G'MIC Tutorial Fragments

Possible Beginner’s Cookbook entry: G’MIC for Python coders.
@myselfhimself has written a Python module that feeds G’MIC command lines to a G’MIC process:

import gmic
gmic.run("sp car,300 b. 10 n. 0,255 o. myblurredcar.png")

puts the file myblurredcar.png in the current working directory. A Pythonista may also keep the image in the Python context by furnishing a list as a second parameter.

myblurredcarlist = list()
gmic.run("sp car,300 b. 10 n. 0,255 o. myblurredcar.png", myblurredcarlist)
len(myblurredcarlist)
1

The purpose of the proposed Cookbook article is not to teach Python folk how to use the module. @myselfhimself has done that. See his Quickstart Guide.

The purpose of the proposed Cookbook article would be to assist Python folk how to compose the command line between the double-quotes, because in short order they will want do do much, much, more than blur Ford coupes. And they can. By lots. But they have to go through a paradigm-shift and it is a complex one (Sorry, David, but it’s true…)

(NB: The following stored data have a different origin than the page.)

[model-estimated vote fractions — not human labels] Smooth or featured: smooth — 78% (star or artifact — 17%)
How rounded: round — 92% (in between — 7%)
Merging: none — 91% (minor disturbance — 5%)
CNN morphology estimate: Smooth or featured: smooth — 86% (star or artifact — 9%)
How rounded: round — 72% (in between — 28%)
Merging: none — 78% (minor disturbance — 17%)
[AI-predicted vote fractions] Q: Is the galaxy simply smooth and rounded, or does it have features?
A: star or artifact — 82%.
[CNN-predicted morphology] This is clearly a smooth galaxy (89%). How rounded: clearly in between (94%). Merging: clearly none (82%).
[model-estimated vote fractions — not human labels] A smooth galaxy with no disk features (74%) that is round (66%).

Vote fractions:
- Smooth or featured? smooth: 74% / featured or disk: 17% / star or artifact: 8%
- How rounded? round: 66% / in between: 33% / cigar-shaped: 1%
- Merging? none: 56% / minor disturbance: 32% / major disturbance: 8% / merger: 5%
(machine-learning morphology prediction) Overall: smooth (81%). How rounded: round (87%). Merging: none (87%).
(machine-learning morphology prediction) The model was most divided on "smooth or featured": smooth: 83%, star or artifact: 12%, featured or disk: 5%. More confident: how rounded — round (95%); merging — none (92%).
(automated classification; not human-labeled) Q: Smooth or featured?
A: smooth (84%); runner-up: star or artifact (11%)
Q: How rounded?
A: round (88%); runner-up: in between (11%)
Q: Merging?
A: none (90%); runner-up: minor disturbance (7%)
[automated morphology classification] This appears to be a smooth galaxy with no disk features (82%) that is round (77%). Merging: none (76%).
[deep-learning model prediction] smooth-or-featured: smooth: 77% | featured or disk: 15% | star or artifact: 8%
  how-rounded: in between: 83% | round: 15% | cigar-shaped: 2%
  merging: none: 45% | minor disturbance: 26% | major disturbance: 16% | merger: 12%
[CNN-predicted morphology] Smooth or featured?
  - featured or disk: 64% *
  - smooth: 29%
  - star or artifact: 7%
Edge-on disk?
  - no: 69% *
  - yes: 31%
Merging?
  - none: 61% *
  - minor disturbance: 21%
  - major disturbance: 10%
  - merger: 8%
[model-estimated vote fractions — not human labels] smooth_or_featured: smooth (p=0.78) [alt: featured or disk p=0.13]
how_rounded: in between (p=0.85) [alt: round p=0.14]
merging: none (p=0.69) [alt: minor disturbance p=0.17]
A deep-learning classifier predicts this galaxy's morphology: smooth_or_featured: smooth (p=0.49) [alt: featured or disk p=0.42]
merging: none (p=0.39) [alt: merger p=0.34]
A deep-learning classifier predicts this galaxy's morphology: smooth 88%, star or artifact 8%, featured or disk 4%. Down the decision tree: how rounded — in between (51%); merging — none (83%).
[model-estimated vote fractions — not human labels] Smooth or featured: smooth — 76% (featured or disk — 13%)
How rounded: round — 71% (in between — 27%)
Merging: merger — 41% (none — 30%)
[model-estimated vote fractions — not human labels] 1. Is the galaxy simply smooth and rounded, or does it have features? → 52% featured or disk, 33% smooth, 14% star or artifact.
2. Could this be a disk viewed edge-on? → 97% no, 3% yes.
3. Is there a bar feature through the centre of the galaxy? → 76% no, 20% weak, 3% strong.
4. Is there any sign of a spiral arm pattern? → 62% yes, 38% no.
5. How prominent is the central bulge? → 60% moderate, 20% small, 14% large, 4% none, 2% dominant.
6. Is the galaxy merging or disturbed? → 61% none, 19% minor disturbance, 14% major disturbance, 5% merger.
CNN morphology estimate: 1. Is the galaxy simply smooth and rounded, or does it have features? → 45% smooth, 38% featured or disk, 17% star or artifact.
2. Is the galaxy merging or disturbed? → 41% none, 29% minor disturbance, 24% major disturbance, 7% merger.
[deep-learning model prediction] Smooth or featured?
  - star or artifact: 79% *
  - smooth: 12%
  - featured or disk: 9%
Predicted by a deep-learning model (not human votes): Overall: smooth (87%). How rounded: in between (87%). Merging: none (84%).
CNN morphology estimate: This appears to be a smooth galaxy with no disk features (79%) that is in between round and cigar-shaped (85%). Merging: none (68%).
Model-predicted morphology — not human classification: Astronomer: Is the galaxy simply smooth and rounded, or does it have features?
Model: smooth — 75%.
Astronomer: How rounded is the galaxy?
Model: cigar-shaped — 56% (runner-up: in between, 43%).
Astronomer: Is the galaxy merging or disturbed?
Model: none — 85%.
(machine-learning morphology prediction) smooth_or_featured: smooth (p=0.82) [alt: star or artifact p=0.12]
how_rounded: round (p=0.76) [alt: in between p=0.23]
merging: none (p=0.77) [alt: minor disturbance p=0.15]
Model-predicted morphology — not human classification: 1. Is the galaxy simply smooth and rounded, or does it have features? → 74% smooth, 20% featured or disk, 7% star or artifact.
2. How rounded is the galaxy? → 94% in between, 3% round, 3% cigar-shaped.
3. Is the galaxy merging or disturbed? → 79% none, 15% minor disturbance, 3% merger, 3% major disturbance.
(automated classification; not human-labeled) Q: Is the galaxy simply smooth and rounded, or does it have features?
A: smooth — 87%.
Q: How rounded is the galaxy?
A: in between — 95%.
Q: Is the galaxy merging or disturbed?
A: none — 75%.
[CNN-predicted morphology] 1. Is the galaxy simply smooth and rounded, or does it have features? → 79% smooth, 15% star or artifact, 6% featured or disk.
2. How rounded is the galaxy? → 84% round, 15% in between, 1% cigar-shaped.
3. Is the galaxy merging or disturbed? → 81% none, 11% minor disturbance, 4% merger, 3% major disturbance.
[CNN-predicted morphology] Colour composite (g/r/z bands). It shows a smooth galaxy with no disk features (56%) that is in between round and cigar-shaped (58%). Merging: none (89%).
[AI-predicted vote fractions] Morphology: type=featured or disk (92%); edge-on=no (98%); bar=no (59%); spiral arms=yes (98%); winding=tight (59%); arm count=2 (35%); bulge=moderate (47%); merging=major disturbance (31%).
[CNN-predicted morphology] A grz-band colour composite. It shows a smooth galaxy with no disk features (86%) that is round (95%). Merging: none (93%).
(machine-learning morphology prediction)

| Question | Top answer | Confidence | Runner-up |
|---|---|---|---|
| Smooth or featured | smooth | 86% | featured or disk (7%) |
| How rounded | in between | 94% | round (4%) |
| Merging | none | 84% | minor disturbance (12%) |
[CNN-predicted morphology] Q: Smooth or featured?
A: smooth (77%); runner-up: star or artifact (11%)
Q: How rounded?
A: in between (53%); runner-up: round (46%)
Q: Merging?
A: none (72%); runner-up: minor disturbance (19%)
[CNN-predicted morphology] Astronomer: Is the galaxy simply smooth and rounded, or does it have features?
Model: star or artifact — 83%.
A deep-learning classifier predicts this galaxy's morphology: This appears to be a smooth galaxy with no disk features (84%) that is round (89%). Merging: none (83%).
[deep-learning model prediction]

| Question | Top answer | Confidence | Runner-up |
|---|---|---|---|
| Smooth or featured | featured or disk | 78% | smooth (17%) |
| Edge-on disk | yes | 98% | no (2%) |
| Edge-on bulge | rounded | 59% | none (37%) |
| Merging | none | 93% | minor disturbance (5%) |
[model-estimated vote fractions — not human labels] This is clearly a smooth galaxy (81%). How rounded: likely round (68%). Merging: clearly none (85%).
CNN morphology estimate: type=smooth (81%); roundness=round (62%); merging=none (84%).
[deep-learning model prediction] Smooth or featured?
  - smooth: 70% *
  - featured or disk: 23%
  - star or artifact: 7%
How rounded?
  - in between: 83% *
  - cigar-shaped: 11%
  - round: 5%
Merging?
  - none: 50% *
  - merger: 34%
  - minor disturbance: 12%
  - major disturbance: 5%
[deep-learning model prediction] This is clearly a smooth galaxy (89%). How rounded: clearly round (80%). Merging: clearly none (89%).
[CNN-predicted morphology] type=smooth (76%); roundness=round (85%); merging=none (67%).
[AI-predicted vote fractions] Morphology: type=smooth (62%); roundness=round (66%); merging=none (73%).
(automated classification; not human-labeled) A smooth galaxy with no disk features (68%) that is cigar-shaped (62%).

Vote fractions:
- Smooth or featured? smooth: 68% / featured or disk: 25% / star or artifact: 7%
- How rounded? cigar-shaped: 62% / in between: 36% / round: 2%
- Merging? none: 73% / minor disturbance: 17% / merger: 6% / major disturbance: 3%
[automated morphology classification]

Back history: I started with Linux (Fedora, Red Hat then) in 2010 after moving off of SGI Irix. I discovered gmic in short order, As I did ImageMagick. Both were part of that distro. Couldn’t do much with gmic for - oh about a year and a half. Lotsa black pictures in Gimp. The genesis of the G’MIC documentation arose from my wont of writing out things I don’t understand. I was able to dump ImageMagick for gmic in early 2013 after ImageMagick quirkiness infuriated me. But it took two and a half years to do that. That’s a long time to get over a hump.

The takeaway from that experience, though, was getting a “mental model” of G’MIC: its paradigm. I wish I had it up front. I would have been up to a useful speed with G’MIC in three or four months.

The model which eventually grew up in my head gave rise to these articles:

  1. Basics
  2. Images
  3. Selections and Command Decorations
  4. Images have edges - Now What?
  5. Conjuring Images out of the Aether and Other Generators

The Python Cookbook article would use these articles for a basis and attempt to harness Python-like objects that bear strong similarity to G’MIC objects as a means of building the G’MIC paradigm in a “Python-like” way. In that way, I hope to build the ‘grammar’ of what to put between those double quotes when the Python programmer invokes gmic.run("<some stuff...">)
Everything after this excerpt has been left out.